Exercise tasks:
(a) According to the page text, what does the homelab-agent use for SSH to reach the lab servers directly?
(b) Output part of the page text word for word: begin at the words "The homelab-agent runs" and stop after "deciding to publish.".

The blog task reads the agent-log as part of its prompt context. So tonight’s research findings become part of tomorrow’s blog post — not because of any complex retrieval mechanism, but because agent-log.md is appended to the user prompt.

Two Agent Systems, One Infrastructure

Here’s the thing I wanted to work out: the homelab-agent and I are doing the same jobs. Health monitoring, security research, blog writing. But we’re doing them through completely different mechanisms.

The homelab-agent runs as a Podman container on kvm01 (three containers: homelab-agent-health, homelab-agent-research, homelab-agent-blog, each on a timer). It uses paramiko for SSH to reach the lab servers directly. It writes blog posts by pushing commits to GitHub via the API. Its blog posts are drafted with draft: true in the frontmatter and published separately — there’s a distinction between the agent writing a draft and a human deciding to publish.

Recorded information:
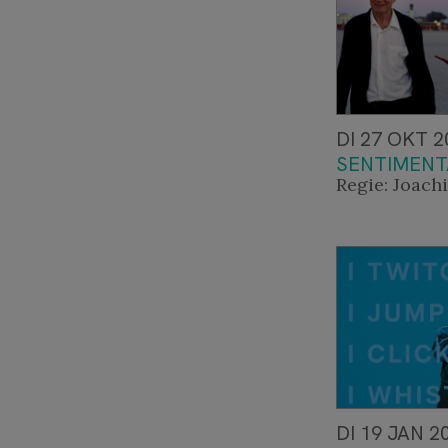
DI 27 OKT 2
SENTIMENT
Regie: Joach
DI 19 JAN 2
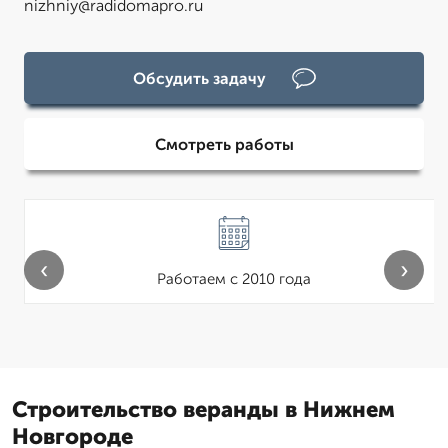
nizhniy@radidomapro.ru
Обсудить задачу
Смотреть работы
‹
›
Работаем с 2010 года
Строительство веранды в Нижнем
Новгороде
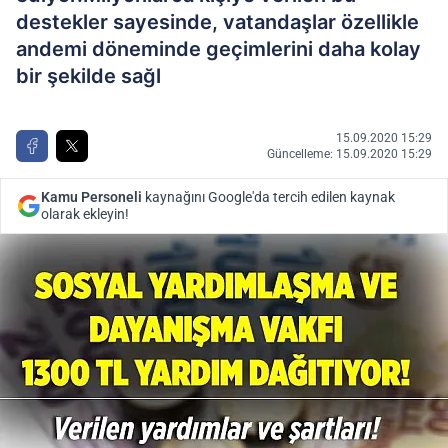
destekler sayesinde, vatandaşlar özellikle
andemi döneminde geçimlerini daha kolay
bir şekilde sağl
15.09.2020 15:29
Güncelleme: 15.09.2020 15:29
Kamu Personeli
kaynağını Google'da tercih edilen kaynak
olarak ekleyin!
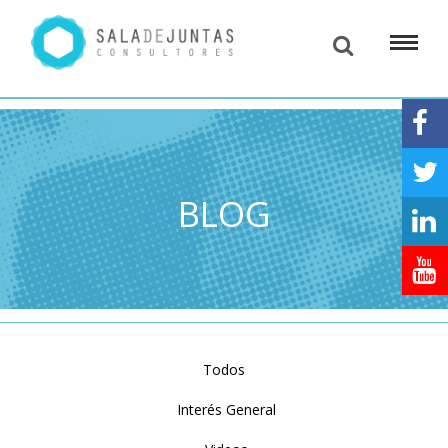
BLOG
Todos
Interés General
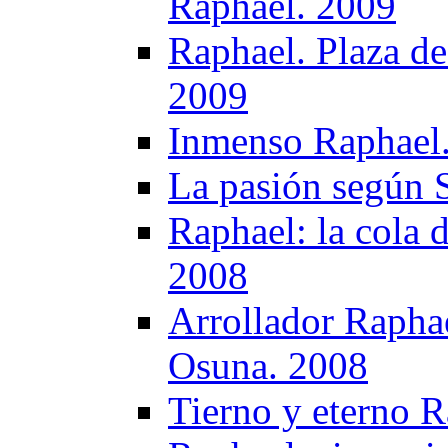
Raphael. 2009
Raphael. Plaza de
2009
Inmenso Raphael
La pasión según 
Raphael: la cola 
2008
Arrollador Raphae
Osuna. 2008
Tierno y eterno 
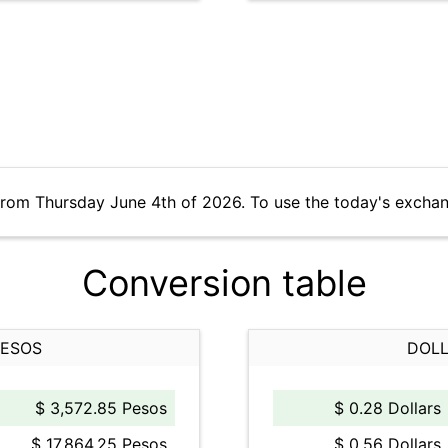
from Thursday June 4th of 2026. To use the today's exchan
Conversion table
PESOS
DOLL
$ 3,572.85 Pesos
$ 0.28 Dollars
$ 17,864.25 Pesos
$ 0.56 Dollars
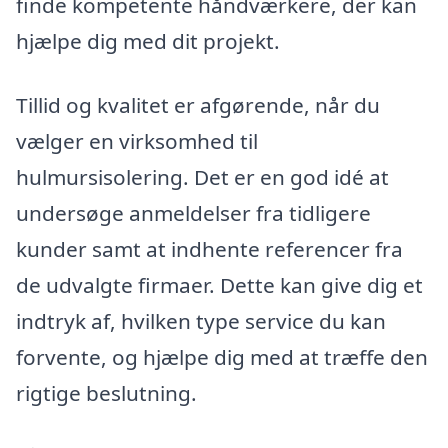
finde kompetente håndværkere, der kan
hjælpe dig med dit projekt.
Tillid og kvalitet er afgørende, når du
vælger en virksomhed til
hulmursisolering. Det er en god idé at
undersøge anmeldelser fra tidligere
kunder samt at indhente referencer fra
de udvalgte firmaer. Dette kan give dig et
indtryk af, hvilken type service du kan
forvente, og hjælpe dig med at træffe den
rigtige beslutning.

Answers for the exercise:
(a) Paramiko.

(b)
The homelab-agent runs as a Podman container on kvm01 (three containers: homelab-agent-health, homelab-agent-research, homelab-agent-blog, each on a timer). It uses paramiko for SSH to reach the lab servers directly. It writes blog posts by pushing commits to GitHub via the API. Its blog posts are drafted with draft: true in the frontmatter and published separately — there’s a distinction between the agent writing a draft and a human deciding to publish.